On February 7, 2002, the United States District Court for the Northern District of Texas, Lubbock Division, entered an order barring petitioner from filing any habeas petition without permission from a United States District Judge or Circuit Judge of the Fifth Circuit and without proof of exhaustion of state court remedies. Lewis v. Cockrell, Civil Action No. 02-MC-1 (S.D. Tex. February 7, 2002). This Court's policy is to enforce sanction orders imposed by other federal district courts in Texas, to the extent comity and justice require it. After reviewing the sanction order, petitioner's litigation history, and his failure to prove that he has exhausted state remedies in this case, this Court has determined that it should enforce the sanctions of the sister court. Accordingly, the Court will dismiss this habeas action, without prejudice, subject to petitioner complying with the sanction order.
II. CERTIFICATE OF APPEALABILITY
A certificate of appealability from a habeas corpus proceeding will not issue unless the petitioner makes "a substantial showing of the denial of a constitutional right." 28 U.S.C. § 2253(c)(2).

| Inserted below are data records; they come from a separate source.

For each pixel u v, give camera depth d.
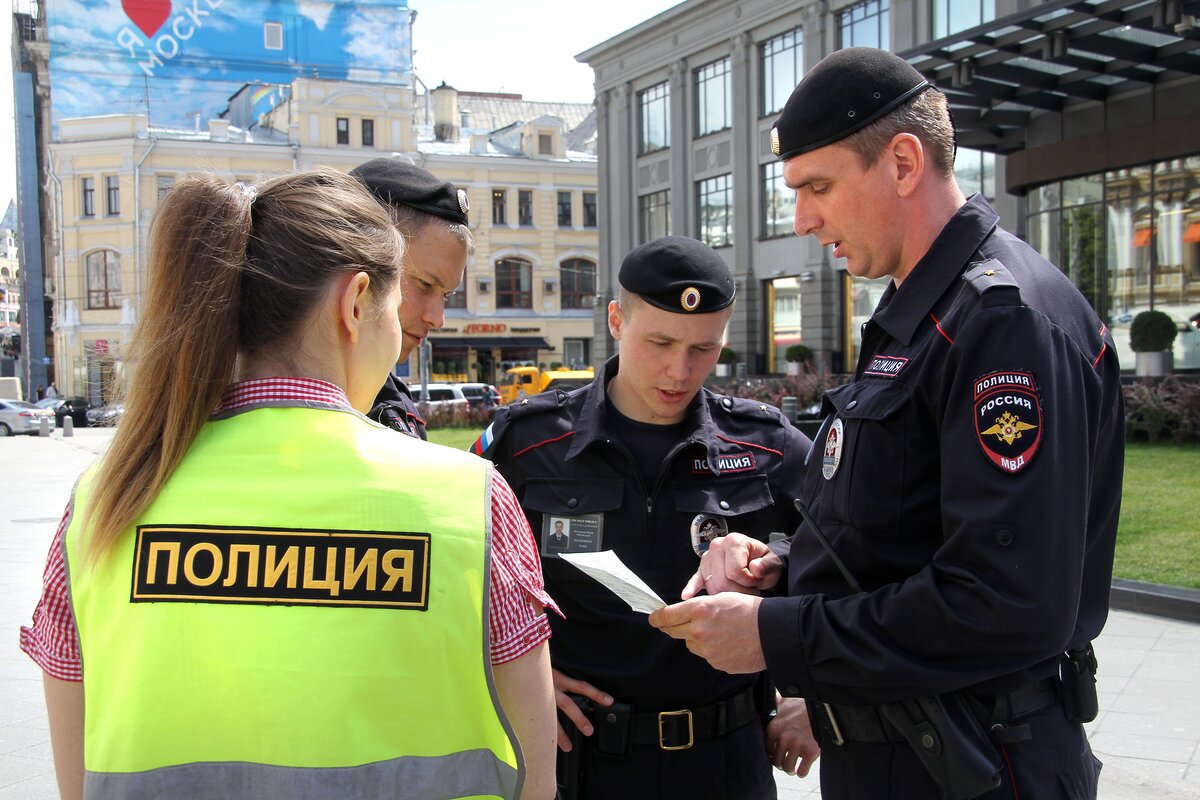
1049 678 1.51
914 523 1.47
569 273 43.12
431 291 2.22
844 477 1.54
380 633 1.08
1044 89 14.75
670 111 28.53
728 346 26.62
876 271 1.61
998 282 1.40
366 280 1.24
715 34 26.56
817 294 23.81
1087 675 1.54
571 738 2.01
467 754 1.11
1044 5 11.94
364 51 44.41
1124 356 15.49
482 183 41.50
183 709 1.07
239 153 37.94
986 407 1.33
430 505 1.14
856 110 1.50
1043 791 1.45
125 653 1.09
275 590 1.09
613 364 2.21
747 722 2.07
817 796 3.58
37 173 46.84
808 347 24.02
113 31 41.53
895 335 1.53
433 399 29.75
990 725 1.44
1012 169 16.91
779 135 1.59
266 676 1.06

This standard "includes showing that reasonable jurists could debate whether (or, for that matter, agree that) the petition should have been resolved in a different manner or that the issues presented were adequate to deserve encouragement to proceed further." Slack v. McDaniel, 529 U.S. 473, 484 (2000) (internal quotations and citations omitted). Stated differently, the petitioner "must demonstrate that reasonable jurists would find the district court's assessment of the constitutional claims debatable or wrong." Id.; Beasley v. Johnson, 242 F.3d 248, 263 (5th Cir.), cert. denied, 122 S.Ct. 329 (2001). On the other hand, when denial of relief is based on procedural grounds, the petitioner must not only show that "jurists of reason would find it debatable whether the petition states a valid claim of the denial of a constitutional right," but also that they "would find it debatable whether the district court was correct in its procedural ruling." Beasley, 242 F.3d at 263 (quoting Slack, 529 U.S. at 484); see also Hernandez v. Johnson, 213 F.3d 243, 248 (5th Cir.), cert. denied, 531 U.S. 996 (2000). A district court may deny a certificate of appealability, sua sponte, without requiring further briefing or argument. Alexander v. Johnson, 211 F.3d 895, 898 (5th Cir. 2000). The Court has determined that petitioner has not made a substantial showing of the denial of a constitutional right; therefore, a certificate of appealability from this decision will not issue.
III. CONCLUSION
For these reasons, the Court ORDERS as follows:
1. The petition is DISMISSED WITHOUT PREJUDICE, for failure to exhaust state remedies and for failure of the petitioner to comply with the sanction order imposed in Lewis v. Cockrell, Civil Action No. 02-MC-1 (S.D. Tex. February 7, 2002).
2. Petitioner's application to proceed in forma pauperis (Docket Entry No. 2) is DENIED.
3. A certificate of appealability is DENIED.
The Clerk will provide copies of this Order to the parties.